** Opening Given records block **

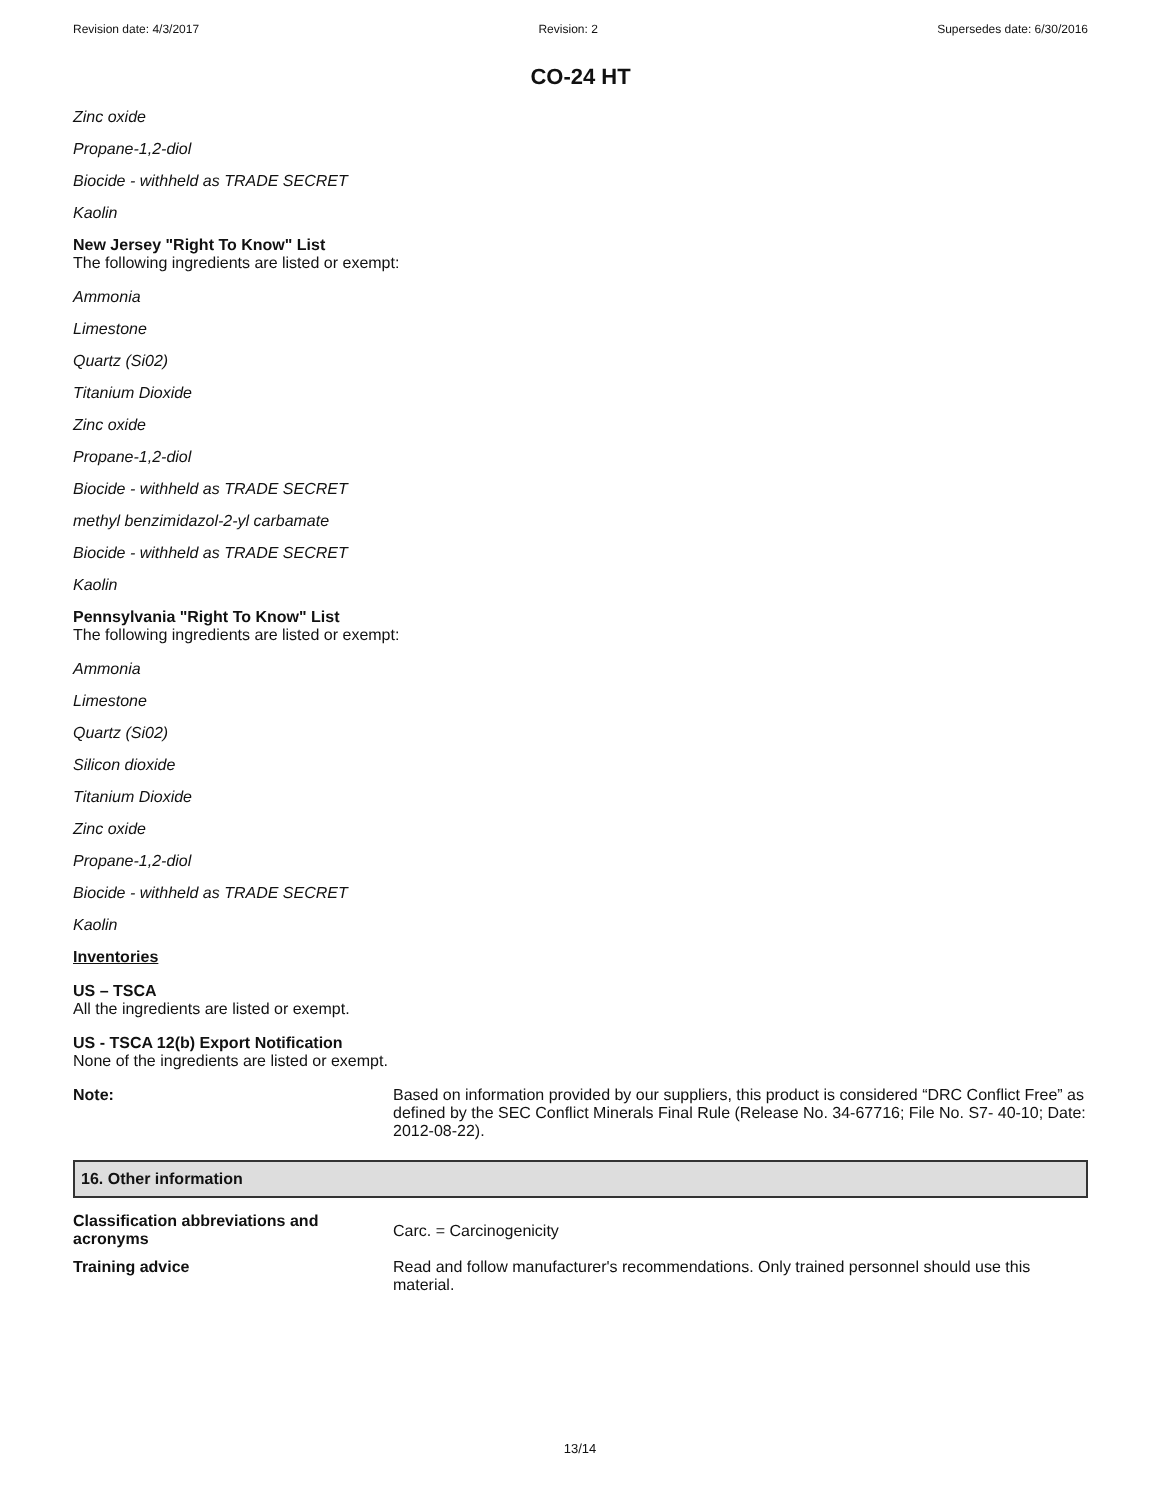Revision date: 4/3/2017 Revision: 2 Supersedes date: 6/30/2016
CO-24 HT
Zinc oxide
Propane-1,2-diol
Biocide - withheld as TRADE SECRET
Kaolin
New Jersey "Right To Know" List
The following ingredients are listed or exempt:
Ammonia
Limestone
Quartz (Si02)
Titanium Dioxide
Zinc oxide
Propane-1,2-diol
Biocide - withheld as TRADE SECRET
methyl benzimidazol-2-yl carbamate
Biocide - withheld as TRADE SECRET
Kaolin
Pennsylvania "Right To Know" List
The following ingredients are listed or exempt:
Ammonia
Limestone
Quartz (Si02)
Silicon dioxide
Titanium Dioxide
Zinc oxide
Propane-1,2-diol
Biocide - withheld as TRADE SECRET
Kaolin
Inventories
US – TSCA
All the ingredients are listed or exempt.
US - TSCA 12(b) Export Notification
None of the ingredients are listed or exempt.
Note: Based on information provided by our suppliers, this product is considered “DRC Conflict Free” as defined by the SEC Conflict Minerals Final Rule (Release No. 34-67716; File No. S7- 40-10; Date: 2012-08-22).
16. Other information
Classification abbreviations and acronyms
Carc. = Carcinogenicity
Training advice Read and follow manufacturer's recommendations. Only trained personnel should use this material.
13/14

** Closing Given records block **

Reproduce the full material exactly, excluding the pictures.

> Exercise answer
Revision date: 4/3/2017 Revision: 2 Supersedes date: 6/30/2016
CO-24 HT
Zinc oxide
Propane-1,2-diol
Biocide - withheld as TRADE SECRET
Kaolin
New Jersey "Right To Know" List
The following ingredients are listed or exempt:
Ammonia
Limestone
Quartz (Si02)
Titanium Dioxide
Zinc oxide
Propane-1,2-diol
Biocide - withheld as TRADE SECRET
methyl benzimidazol-2-yl carbamate
Biocide - withheld as TRADE SECRET
Kaolin
Pennsylvania "Right To Know" List
The following ingredients are listed or exempt:
Ammonia
Limestone
Quartz (Si02)
Silicon dioxide
Titanium Dioxide
Zinc oxide
Propane-1,2-diol
Biocide - withheld as TRADE SECRET
Kaolin
Inventories
US – TSCA
All the ingredients are listed or exempt.
US - TSCA 12(b) Export Notification
None of the ingredients are listed or exempt.
Note: Based on information provided by our suppliers, this product is considered “DRC Conflict Free” as defined by the SEC Conflict Minerals Final Rule (Release No. 34-67716; File No. S7- 40-10; Date: 2012-08-22).
16. Other information
Classification abbreviations and acronyms
Carc. = Carcinogenicity
Training advice Read and follow manufacturer's recommendations. Only trained personnel should use this material.
13/14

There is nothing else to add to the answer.